- [WHAT YOU WILL DO]: Beginning with the line containing "Close filters" and ending with the line containing "historic homes and", write out each line of the records below exactly; pictures and lines outside that range are left out.

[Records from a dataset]
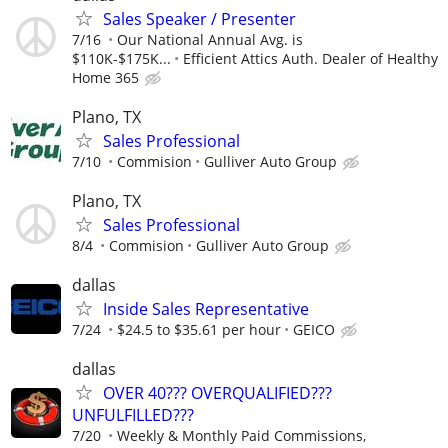
Sales Speaker / Presenter
7/16
Our National Annual Avg. is
$110K-$175K...
Efficient Attics Auth. Dealer of Healthy
Home 365
Plano, TX
Sales Professional
7/10
Commision
Gulliver Auto Group
Plano, TX
Sales Professional
8/4
Commision
Gulliver Auto Group
dallas
Inside Sales Representative
7/24
$24.5 to $35.61 per hour
GEICO
dallas
OVER 40??? OVERQUALIFIED???
UNFULFILLED???
7/20
Weekly & Monthly Paid Commissions,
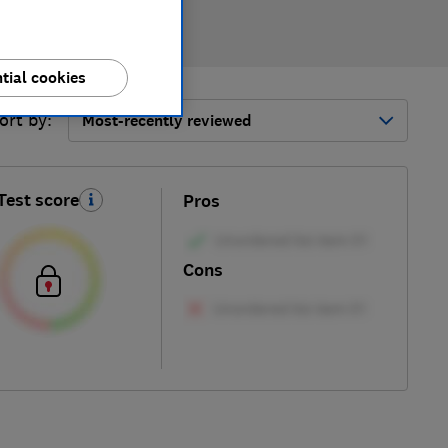
tial cookies
ort by:
Most-recently reviewed
Test score
Pros
Cons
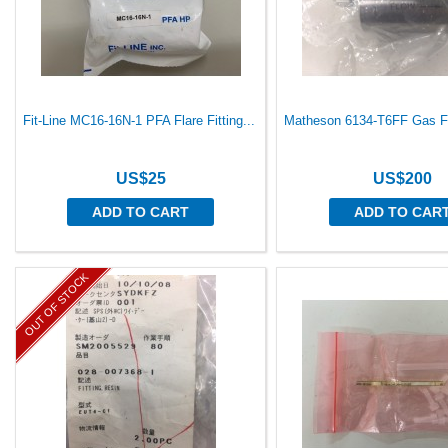
Fit-Line MC16-16N-1 PFA Flare Fitting...
Matheson 6134-T6FF Gas Fil
US$25
US$200
ADD TO CART
ADD TO CAR
OUT OF STOCK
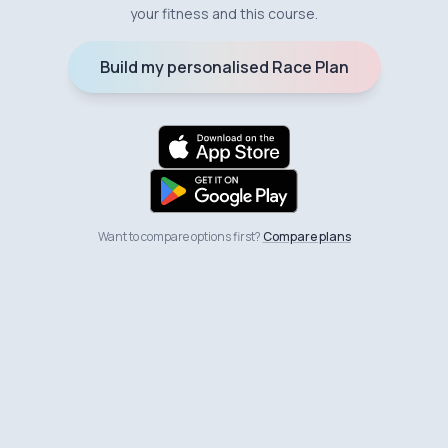
your fitness and this course.
Build my personalised Race Plan
Want to compare options first?
Compare plans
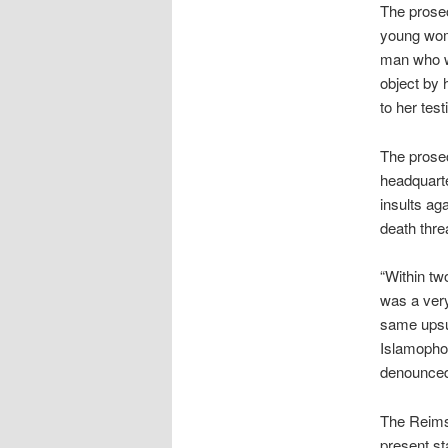
The prosec
young woma
man who wa
object by 
to her tes
The prosec
headquarte
insults ag
death thre
“Within tw
was a very
same upsur
Islamophob
denounced 
The Reims 
present st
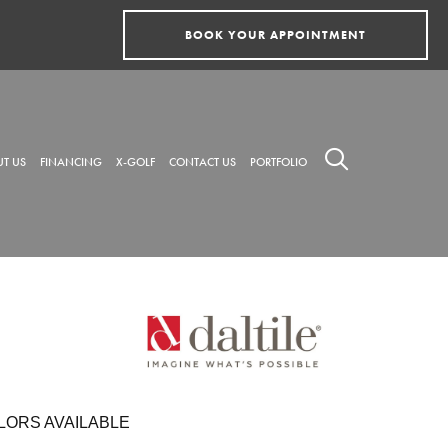
BOOK YOUR APPOINTMENT
T US
FINANCING
X-GOLF
CONTACT US
PORTFOLIO
LORS AVAILABLE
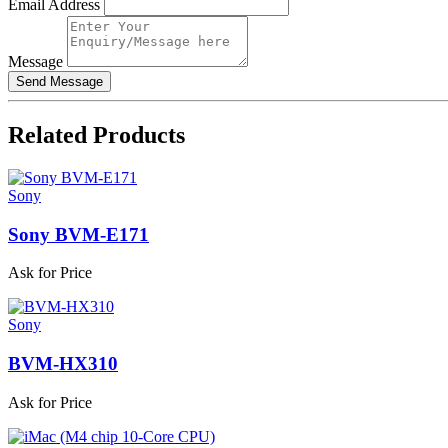
Email Address
Message
Related
Products
Sony
Sony BVM-E171
Ask for Price
Sony
BVM-HX310
Ask for Price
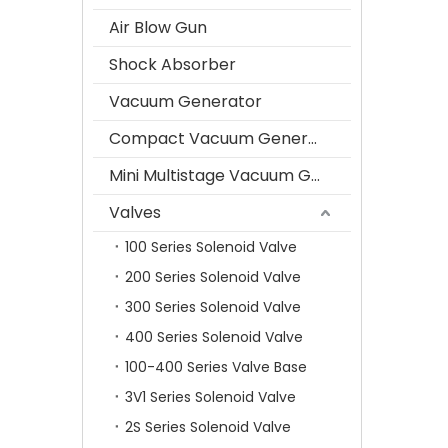
Air Blow Gun
Shock Absorber
Vacuum Generator
Compact Vacuum Generator
Mini Multistage Vacuum Generator
Valves
100 Series Solenoid Valve
200 Series Solenoid Valve
300 Series Solenoid Valve
400 Series Solenoid Valve
100-400 Series Valve Base
3V1 Series Solenoid Valve
2S Series Solenoid Valve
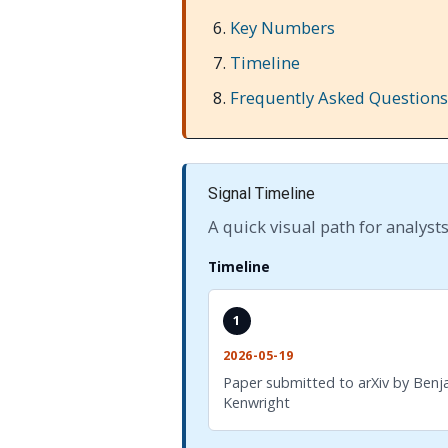
Key Numbers
Timeline
Frequently Asked Questions
Signal Timeline
A quick visual path for analysts
Timeline
1
2026-05-19
Paper submitted to arXiv by Benj
Kenwright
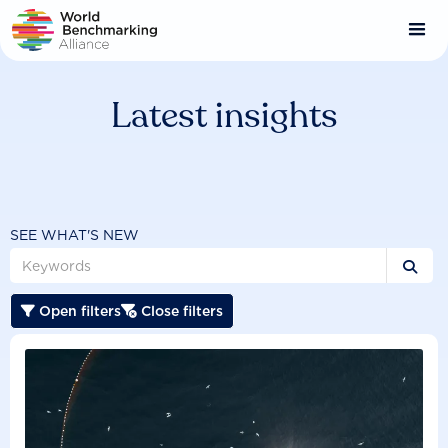
Skip
to
main
content
Latest insights
SEE WHAT'S NEW

Open filters
Close filters


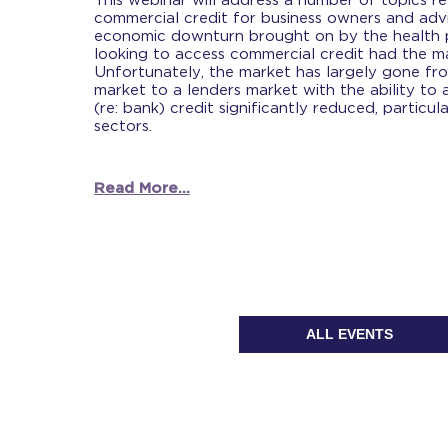
This webinar will address a number of topics r
commercial credit for business owners and advis
economic downturn brought on by the health 
looking to access commercial credit had the ma
Unfortunately, the market has largely gone fr
market to a lenders market with the ability to
(re: bank) credit significantly reduced, particul
sectors.
Read More...
ALL EVENTS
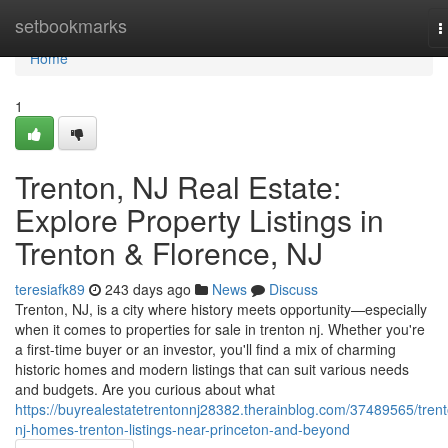
Home
setbookmarks
T
n
Home
1
Trenton, NJ Real Estate:
Explore Property Listings in
Trenton & Florence, NJ
teresiafk89
243 days ago
News
Discuss
Trenton, NJ, is a city where history meets opportunity—especially
when it comes to properties for sale in trenton nj. Whether you're
a first-time buyer or an investor, you'll find a mix of charming
historic homes and modern listings that can suit various needs
and budgets. Are you curious about what
https://buyrealestatetrentonnj28382.therainblog.com/37489565/tren
nj-homes-trenton-listings-near-princeton-and-beyond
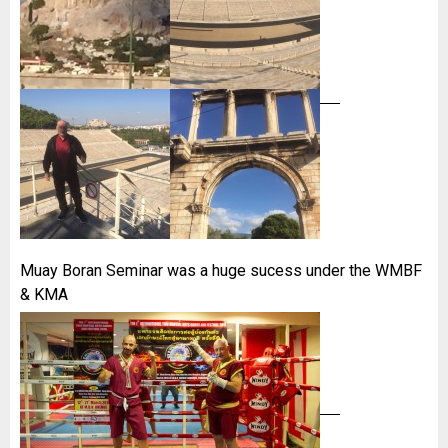
Muay Boran Seminar was a huge sucess under the WMBF
& KMA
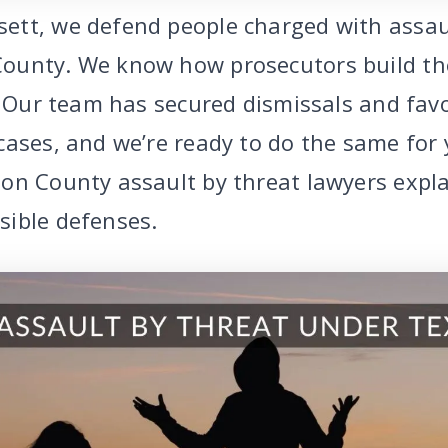
tt, we defend people charged with assau
ounty. We know how prosecutors build th
t. Our team has secured dismissals and fav
ases, and we’re ready to do the same for yo
on County assault by threat lawyers expla
ible defenses.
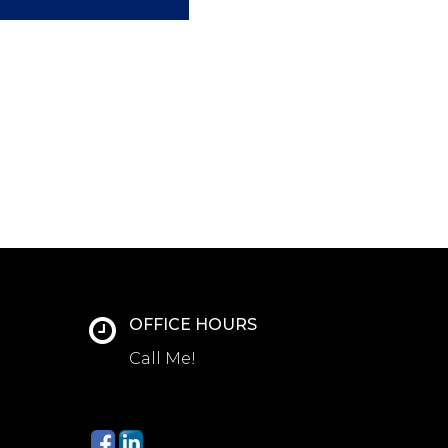
OFFICE HOURS
Call Me!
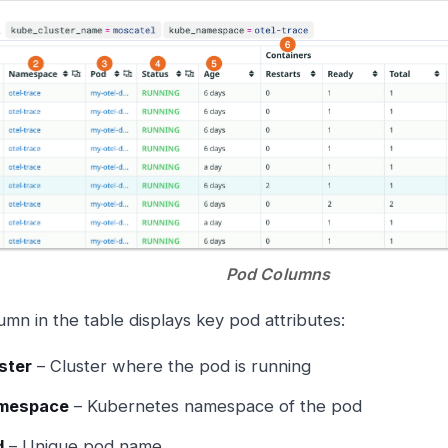
Pod Columns
umn in the table displays key pod attributes:
ster
– Cluster where the pod is running
mespace
– Kubernetes namespace of the pod
d
– Unique pod name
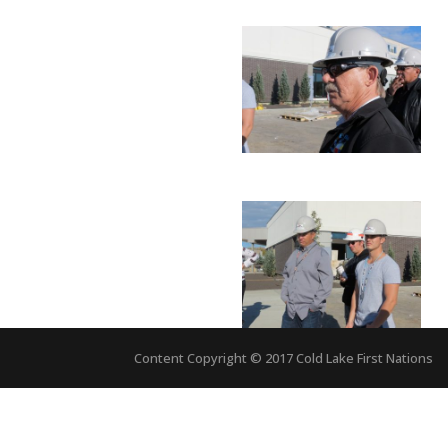
Content Copyright © 2017 Cold Lake First Nations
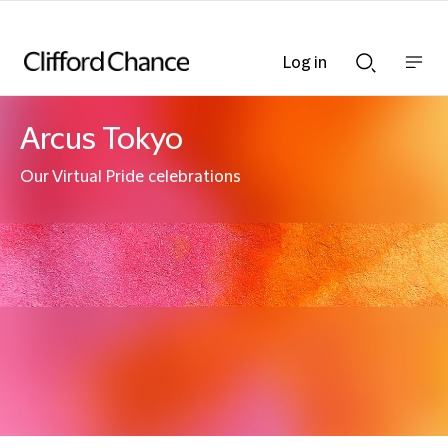
Log in
Show
Show
nav
Search
bar
bar
Arcus Tokyo
Our Virtual Pride celebrations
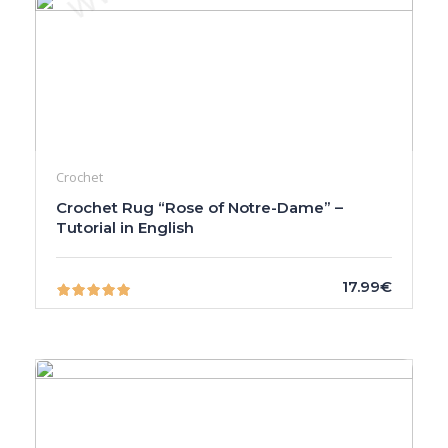
Crochet
Crochet Rug “Rose of Notre-Dame” –
Tutorial in English
17.99€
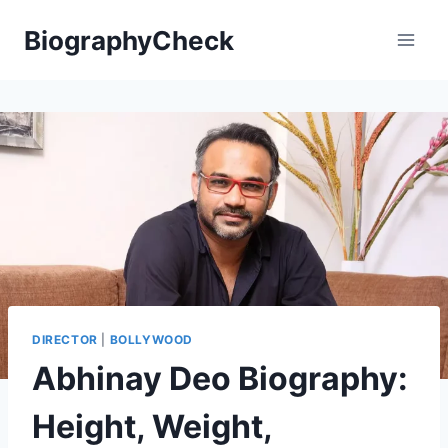
Skip
BiographyCheck
to
content
DIRECTOR
|
BOLLYWOOD
Abhinay Deo Biography:
Height, Weight,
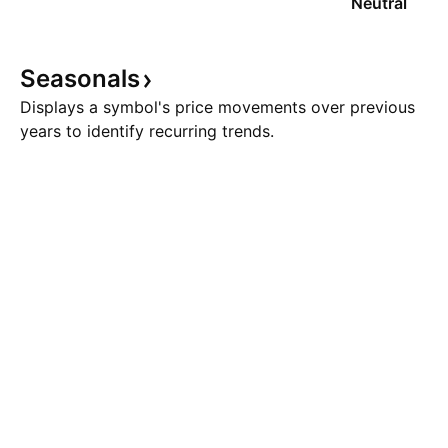
Neutral
Seasonals
Displays a symbol's price movements over previous
years to identify recurring trends.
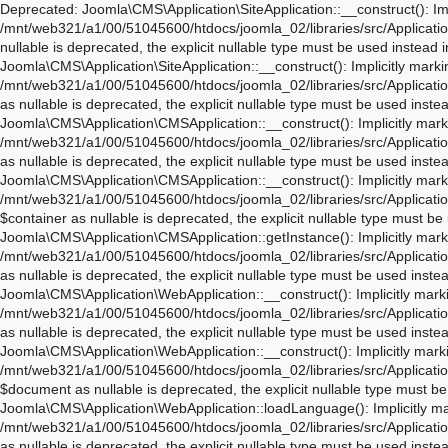
Deprecated: Joomla\CMS\Application\SiteApplication::__construct(): Implicitly marking parameter $input as nullable is deprecated, the explicit nullable type must be used instead in /mnt/web321/a1/00/51045600/htdocs/joomla_02/libraries/src/Application/SiteApplication.php on line 84 Deprecated: Joomla\CMS\Application\SiteApplication::__construct(): Implicitly marking parameter $config as nullable is deprecated, the explicit nullable type must be used instead in /mnt/web321/a1/00/51045600/htdocs/joomla_02/libraries/src/Application/SiteApplication.php on line 84 Deprecated: Joomla\CMS\Application\SiteApplication::__construct(): Implicitly marking parameter $client as nullable is deprecated, the explicit nullable type must be used instead in /mnt/web321/a1/00/51045600/htdocs/joomla_02/libraries/src/Application/SiteApplication.php on line 84 Deprecated: Joomla\CMS\Application\SiteApplication::__construct(): Implicitly marking parameter $container as nullable is deprecated, the explicit nullable type must be used instead in /mnt/web321/a1/00/51045600/htdocs/joomla_02/libraries/src/Application/SiteApplication.php on line 84 Deprecated: Joomla\CMS\Application\CMSApplication::__construct(): Implicitly marking parameter $input as nullable is deprecated, the explicit nullable type must be used instead in /mnt/web321/a1/00/51045600/htdocs/joomla_02/libraries/src/Application/CMSApplication.php on line 170 Deprecated: Joomla\CMS\Application\CMSApplication::__construct(): Implicitly marking parameter $config as nullable is deprecated, the explicit nullable type must be used instead in /mnt/web321/a1/00/51045600/htdocs/joomla_02/libraries/src/Application/CMSApplication.php on line 170 Deprecated: Joomla\CMS\Application\CMSApplication::__construct(): Implicitly marking parameter $client as nullable is deprecated, the explicit nullable type must be used instead in /mnt/web321/a1/00/51045600/htdocs/joomla_02/libraries/src/Application/CMSApplication.php on line 170 Deprecated: Joomla\CMS\Application\CMSApplication::__construct(): Implicitly marking parameter $container as nullable is deprecated, the explicit nullable type must be used instead in /mnt/web321/a1/00/51045600/htdocs/joomla_02/libraries/src/Application/CMSApplication.php on line 170 Deprecated: Joomla\CMS\Application\CMSApplication::getInstance(): Implicitly marking parameter $container as nullable is deprecated, the explicit nullable type must be used instead in /mnt/web321/a1/00/51045600/htdocs/joomla_02/libraries/src/Application/CMSApplication.php on line 468 Deprecated: Joomla\CMS\Application\WebApplication::__construct(): Implicitly marking parameter $input as nullable is deprecated, the explicit nullable type must be used instead in /mnt/web321/a1/00/51045600/htdocs/joomla_02/libraries/src/Application/WebApplication.php on line 101 Deprecated: Joomla\CMS\Application\WebApplication::__construct(): Implicitly marking parameter $config as nullable is deprecated, the explicit nullable type must be used instead in /mnt/web321/a1/00/51045600/htdocs/joomla_02/libraries/src/Application/WebApplication.php on line 101 Deprecated: Joomla\CMS\Application\WebApplication::__construct(): Implicitly marking parameter $client as nullable is deprecated, the explicit nullable type must be used instead in /mnt/web321/a1/00/51045600/htdocs/joomla_02/libraries/src/Application/WebApplication.php on line 101 Deprecated: Joomla\CMS\Application\WebApplication::__construct(): Implicitly marking parameter $response as nullable is deprecated, the explicit nullable type must be used instead in /mnt/web321/a1/00/51045600/htdocs/joomla_02/libraries/src/Application/WebApplication.php on line 101 Deprecated: Joomla\CMS\Application\WebApplication::loadDocument(): Implicitly marking parameter $document as nullable is deprecated, the explicit nullable type must be used instead in /mnt/web321/a1/00/51045600/htdocs/joomla_02/libraries/src/Application/WebApplication.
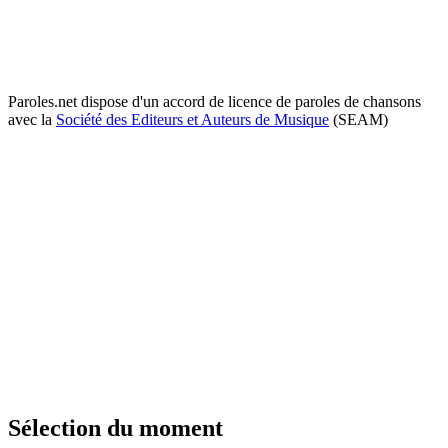
Paroles.net dispose d'un accord de licence de paroles de chansons
avec la
Société des Editeurs et Auteurs de Musique
(SEAM)
Sélection du moment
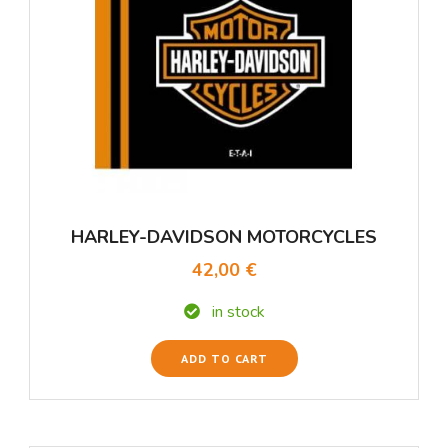
HARLEY-DAVIDSON MOTORCYCLES
42,00 €
in stock
ADD TO CART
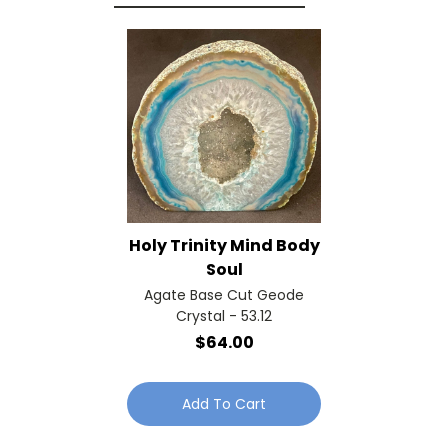
Holy Trinity Mind Body
Soul
Agate Base Cut Geode
Crystal - 53.12
$64.00
Add To Cart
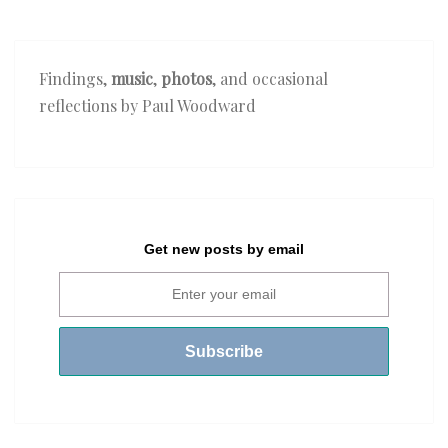
Findings,
music
,
photos
, and occasional
reflections by Paul Woodward
Get new posts by email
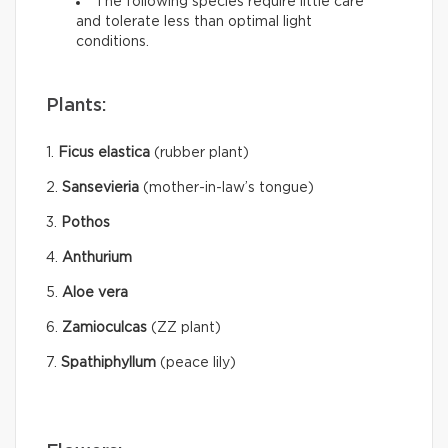
The following species require little care
and tolerate less than optimal light
conditions.
Plants:
1.
Ficus elastica
(rubber plant)
2.
Sansevieria
(mother-in-law’s tongue)
3.
Pothos
4.
Anthurium
5.
Aloe vera
6.
Zamioculcas
(ZZ plant)
7.
Spathiphyllum
(peace lily)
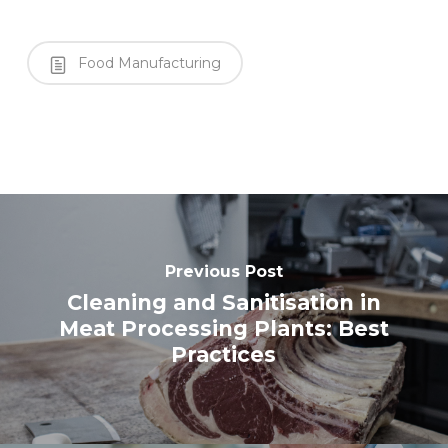
Food Manufacturing
Previous Post
Cleaning and Sanitisation in
Meat Processing Plants: Best
Practices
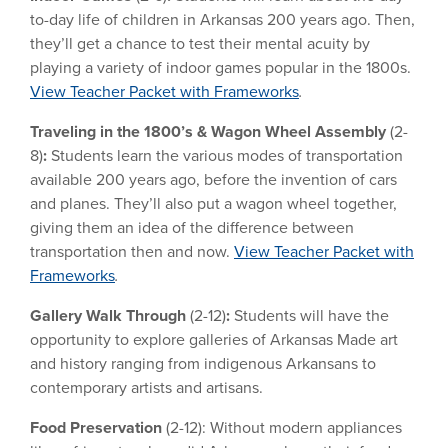
to-day life of children in Arkansas 200 years ago. Then,
they’ll get a chance to test their mental acuity by
playing a variety of indoor games popular in the 1800s.
View Teacher Packet with Frameworks
.
Traveling in the 1800’s &
Wagon Wheel Assembly
(2-
8)
:
Students learn the various modes of transportation
available 200 years ago, before the invention of cars
and planes. They’ll also put a wagon wheel together,
giving them an idea of the difference between
transportation then and now.
View Teacher Packet with
Frameworks
.
Gallery Walk Through
(2-12)
:
Students will have the
opportunity to explore galleries of Arkansas Made art
and history ranging from indigenous Arkansans to
contemporary artists and artisans.
Food Preservation
(2-12): Without modern appliances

- [TASK RESULT]:
Close filters


This webinar will address a number of topics r
commercial credit for business owners and advis
economic downturn brought on by the health 
looking to access commercial credit had the ma
Unfortunately, the market has largely gone fr
market to a lenders market with the ability to
(re: bank) credit significantly reduced, particul
sectors.
Read More...
ALL EVENTS
Home
setbookmarks
T
n
Home
1
Trenton, NJ Real Estate:
Explore Property Listings in
Trenton & Florence, NJ
teresiafk89
243 days ago
News
Discuss
Trenton, NJ, is a city where history meets opportunity—especially
when it comes to properties for sale in trenton nj. Whether you're
a first-time buyer or an investor, you'll find a mix of charming
historic homes and modern listings that can suit various needs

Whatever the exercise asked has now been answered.